# WORK TO COMPLETE:
In the entries below, find the line with "left elbow: (330, 381)" and the line with "nose: (794, 393)". Reproduce those two lines and every line between them exactly, and nothing more.

# Records from a data collection:
□ □ □ □ □ □ □
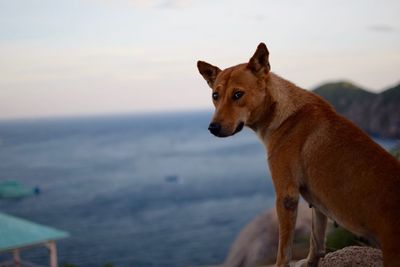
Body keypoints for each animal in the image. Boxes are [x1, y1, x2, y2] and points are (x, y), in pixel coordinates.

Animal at [197, 43, 400, 266]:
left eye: (237, 94)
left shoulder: (286, 197)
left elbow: (284, 250)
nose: (213, 128)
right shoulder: (318, 203)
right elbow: (316, 241)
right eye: (215, 96)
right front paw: (310, 262)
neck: (284, 114)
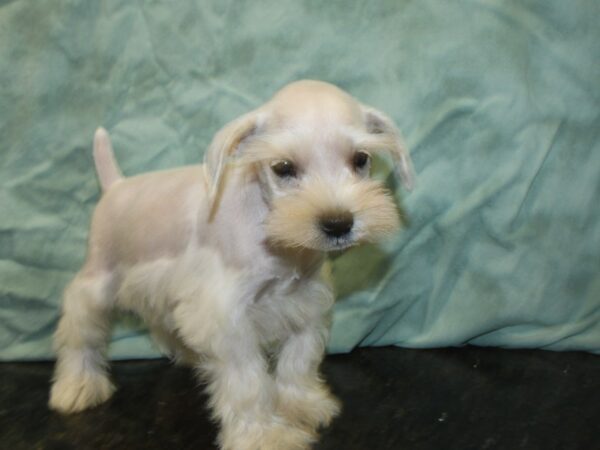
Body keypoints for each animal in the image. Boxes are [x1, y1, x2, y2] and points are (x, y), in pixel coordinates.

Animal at [49, 81, 414, 450]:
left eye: (360, 159)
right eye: (283, 167)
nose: (338, 223)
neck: (278, 244)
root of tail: (116, 185)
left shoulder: (306, 305)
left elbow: (299, 361)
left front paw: (301, 404)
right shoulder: (228, 319)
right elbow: (247, 382)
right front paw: (264, 435)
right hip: (98, 282)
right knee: (80, 332)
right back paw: (78, 386)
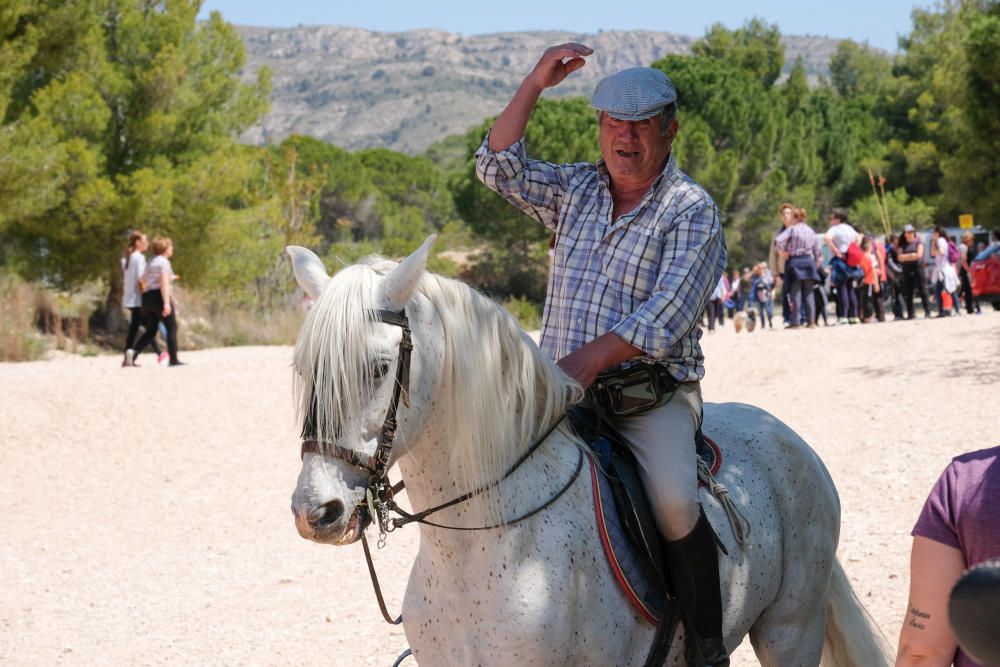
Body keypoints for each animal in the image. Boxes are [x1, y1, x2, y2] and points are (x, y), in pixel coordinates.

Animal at [286, 237, 888, 664]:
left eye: (379, 367)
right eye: (303, 368)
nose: (316, 511)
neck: (483, 545)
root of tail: (788, 438)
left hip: (790, 630)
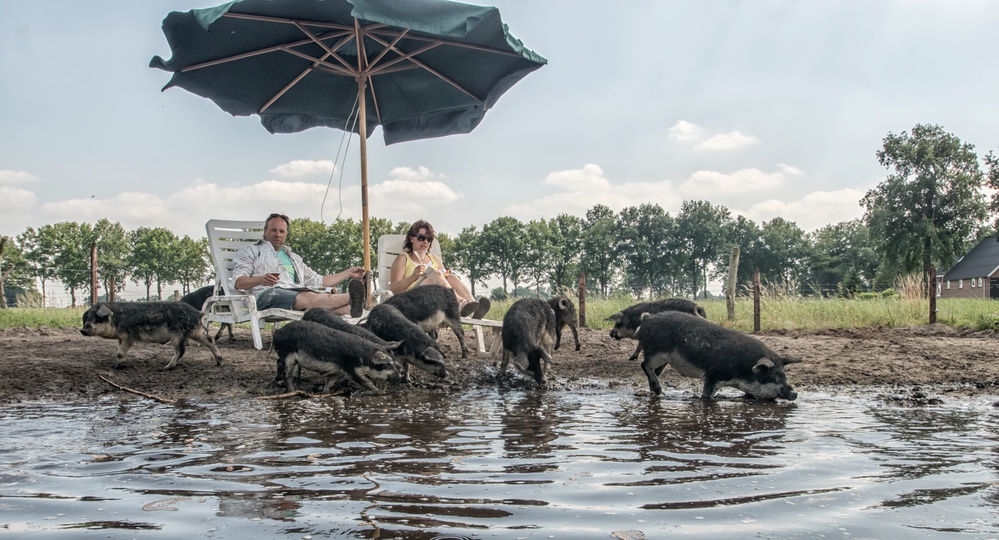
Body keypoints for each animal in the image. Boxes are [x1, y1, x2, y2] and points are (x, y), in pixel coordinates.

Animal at [80, 301, 222, 370]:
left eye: (97, 318)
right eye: (87, 318)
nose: (83, 330)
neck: (117, 319)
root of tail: (197, 312)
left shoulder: (129, 335)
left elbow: (120, 353)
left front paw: (118, 367)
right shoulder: (122, 337)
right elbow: (119, 352)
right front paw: (117, 366)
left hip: (178, 333)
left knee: (181, 350)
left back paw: (165, 368)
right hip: (195, 331)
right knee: (209, 340)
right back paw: (219, 362)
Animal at [272, 320, 402, 394]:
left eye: (393, 361)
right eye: (388, 364)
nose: (400, 373)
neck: (365, 358)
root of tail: (277, 331)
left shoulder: (337, 370)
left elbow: (330, 381)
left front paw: (325, 393)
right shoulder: (351, 368)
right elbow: (365, 381)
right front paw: (380, 392)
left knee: (278, 362)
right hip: (286, 354)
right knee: (287, 374)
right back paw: (293, 391)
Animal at [636, 311, 801, 400]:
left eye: (784, 374)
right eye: (773, 375)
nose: (794, 393)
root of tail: (646, 319)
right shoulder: (713, 374)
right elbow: (707, 395)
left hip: (663, 360)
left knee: (654, 372)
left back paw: (656, 392)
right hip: (654, 352)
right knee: (644, 365)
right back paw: (658, 390)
□ □ □ □ □ □ □
# SOLUTION:
left elbow: (330, 381)
left front paw: (325, 393)
right shoulder: (351, 368)
right elbow: (365, 381)
right front paw: (380, 392)
left knee: (278, 362)
right hip: (286, 354)
right knee: (287, 374)
right back paw: (293, 391)
Animal at [636, 311, 801, 400]:
left eye: (784, 374)
right eye: (773, 375)
nose: (794, 393)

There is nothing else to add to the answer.